◆ EXCERTO FORNECIDO ◆
■ ■ ■ ■ ■ ■ ■

Nos termos do n.º 1 do art.º 662 do CPC, a decisão do Tribunal de 1ª instância sobre a matéria de facto pode ser alterada pela Relação, se os factos tidos como assentes, a prova produzida ou um documento superveniente impuserem decisão diversa.
Para além disso, nos termos do disposto no n.º 2 do art. 662 “A Relação deve ainda, mesmo oficiosamente:
a) Ordenar a renovação da produção da prova quando houver dúvidas sérias sobre a credibilidade do depoente ou sobre o sentido do seu depoimento;
b) Ordenar, em caso de dúvida fundada sobre a prova realizada, a produção de novos meios de prova;
c) Anular a decisão proferida na 1.ª instância, quando, não constando do processo todos os elementos que, nos termos do número anterior, permitam a alteração da decisão proferida sobre a matéria de facto, repute deficiente, obscura ou contraditória a decisão sobre pontos determinados da matéria de facto, ou quando considere indispensável a ampliação desta.
d) Determinar que, não estando devidamente fundamentada a decisão proferida sobre algum facto essencial para o julgamento da causa, o tribunal de 1.ª instância a fundamente, tendo em conta os depoimentos gravados ou registados
No entanto, a parte que pretender impugnar a matéria de facto tem que cumprir determinados ónus, sob pena da rejeição do recurso.

■ ■ ■ ■ ■ ■ ■

◆ PERGUNTAS A RESPONDER ◆
• 1. Responda com base no excerto sobre o art.º 662 do CPC:
(a) Segundo o n.º 1, o que pode impor à Relação uma decisão diversa sobre a matéria de facto?
(b) Havendo dúvida fundada sobre a prova realizada, o que deve a Relação ordenar?
(c) Sob que pena tem de cumprir determinados ónus a parte que pretender impugnar a matéria de facto?
• 2. Transcreva do excerto sobre o art.º 662 do CPC tudo desde "d) Determinar que, não" até "rejeição do recurso.".
• 3. Prossiga o excerto sobre a alteração da matéria de facto pela Relação a partir do ponto em que termina.
Os dados não têm aqui qualquer papel.

■ ■ ■ ■ ■ ■ ■

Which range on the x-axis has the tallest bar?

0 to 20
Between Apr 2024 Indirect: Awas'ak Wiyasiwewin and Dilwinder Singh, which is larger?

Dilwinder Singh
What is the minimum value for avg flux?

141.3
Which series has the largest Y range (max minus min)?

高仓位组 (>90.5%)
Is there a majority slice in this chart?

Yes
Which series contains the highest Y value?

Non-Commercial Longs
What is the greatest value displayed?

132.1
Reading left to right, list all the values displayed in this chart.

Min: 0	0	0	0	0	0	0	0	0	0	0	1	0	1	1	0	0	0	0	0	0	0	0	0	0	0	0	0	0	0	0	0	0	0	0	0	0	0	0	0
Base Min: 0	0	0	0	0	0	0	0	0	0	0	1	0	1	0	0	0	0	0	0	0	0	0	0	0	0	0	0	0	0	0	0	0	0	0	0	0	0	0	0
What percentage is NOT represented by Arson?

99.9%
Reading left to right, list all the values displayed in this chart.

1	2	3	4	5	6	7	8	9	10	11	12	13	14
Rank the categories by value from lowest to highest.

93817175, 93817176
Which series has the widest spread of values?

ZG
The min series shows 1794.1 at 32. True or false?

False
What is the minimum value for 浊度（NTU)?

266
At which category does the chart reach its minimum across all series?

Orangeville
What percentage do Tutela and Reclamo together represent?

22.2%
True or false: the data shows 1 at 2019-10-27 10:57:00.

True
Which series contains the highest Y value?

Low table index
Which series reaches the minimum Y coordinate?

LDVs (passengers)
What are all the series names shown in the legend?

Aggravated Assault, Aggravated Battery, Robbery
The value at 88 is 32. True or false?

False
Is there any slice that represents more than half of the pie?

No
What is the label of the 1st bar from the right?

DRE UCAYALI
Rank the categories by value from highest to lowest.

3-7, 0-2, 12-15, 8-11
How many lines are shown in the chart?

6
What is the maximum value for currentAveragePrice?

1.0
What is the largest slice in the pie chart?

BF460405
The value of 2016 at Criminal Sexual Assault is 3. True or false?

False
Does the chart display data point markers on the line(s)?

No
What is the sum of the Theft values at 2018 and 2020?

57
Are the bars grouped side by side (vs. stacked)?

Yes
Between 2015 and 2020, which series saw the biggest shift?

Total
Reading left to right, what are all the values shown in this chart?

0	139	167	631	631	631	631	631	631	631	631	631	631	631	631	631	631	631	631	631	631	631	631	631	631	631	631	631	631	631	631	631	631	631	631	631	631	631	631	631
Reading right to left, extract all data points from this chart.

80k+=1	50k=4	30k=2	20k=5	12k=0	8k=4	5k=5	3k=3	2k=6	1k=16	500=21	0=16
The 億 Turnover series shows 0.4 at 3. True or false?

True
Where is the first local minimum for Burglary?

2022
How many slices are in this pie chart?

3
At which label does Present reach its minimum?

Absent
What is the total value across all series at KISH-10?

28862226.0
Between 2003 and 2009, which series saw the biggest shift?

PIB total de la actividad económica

■ ■ ■ ■ ■ ■ ■

◆ RESPOSTAS POR TAREFA ◆
• 1.
(a) Os factos tidos como assentes, a prova produzida ou um documento superveniente.
(b) A produção de novos meios de prova.
(c) Sob pena da rejeição do recurso.

• 2.
d) Determinar que, não estando devidamente fundamentada a decisão proferida sobre algum facto essencial para o julgamento da causa, o tribunal de 1.ª instância a fundamente, tendo em conta os depoimentos gravados ou registados
No entanto, a parte que pretender impugnar a matéria de facto tem que cumprir determinados ónus, sob pena da rejeição do recurso.

• 3.
Tais ónus do recorrente consistem em, de acordo com o disposto nos nºs 1 e 2 do artº 640 do CPC (cfr, na jurisprudência, embora no domínio do Código revogado, mas inteiramente aplicável ao código actual, os acórdãos do S.T.J. de 7/07/2009 e do TRP de 20/10/2009, entre outros, ambos acessíveis em www.dgsi.pt):
- especificar os concretos pontos de facto que considera incorrectamente julgados (que deverá referir na motivação do recurso e nas conclusões), mencionando o sentido em que, no seu entender, o tribunal deveria ter decidido relativamente a cada um dos concretos pontos de facto impugnado (ver o actual art. 640 n.º 1 al. a) e c) do C. P. Civil);
- fundamentar as razões da discordância, referindo os concretos meios probatórios em que fundamenta a impugnação ( actual art. 640 n.º 1 al. b) do C. P. Civil);
- quando se baseie em depoimentos testemunhais que tenham sido gravados, indicar os depoimentos em que se funda, indicando com exactidão as passagens da gravação em que se fundamenta, sem prejuízo da possibilidade de proceder à respectiva transcrição (indicação exacta dos trechos da gravação, com referência ao que tenha ficado assinalado na acta, diz Abrantes Geraldes na sua obra Recursos em Processo Civil, Novo Regime, Dec.Lei n.º 303/07 de 24 de Agosto, pág. 136, Almedina, Fevereiro de 2008).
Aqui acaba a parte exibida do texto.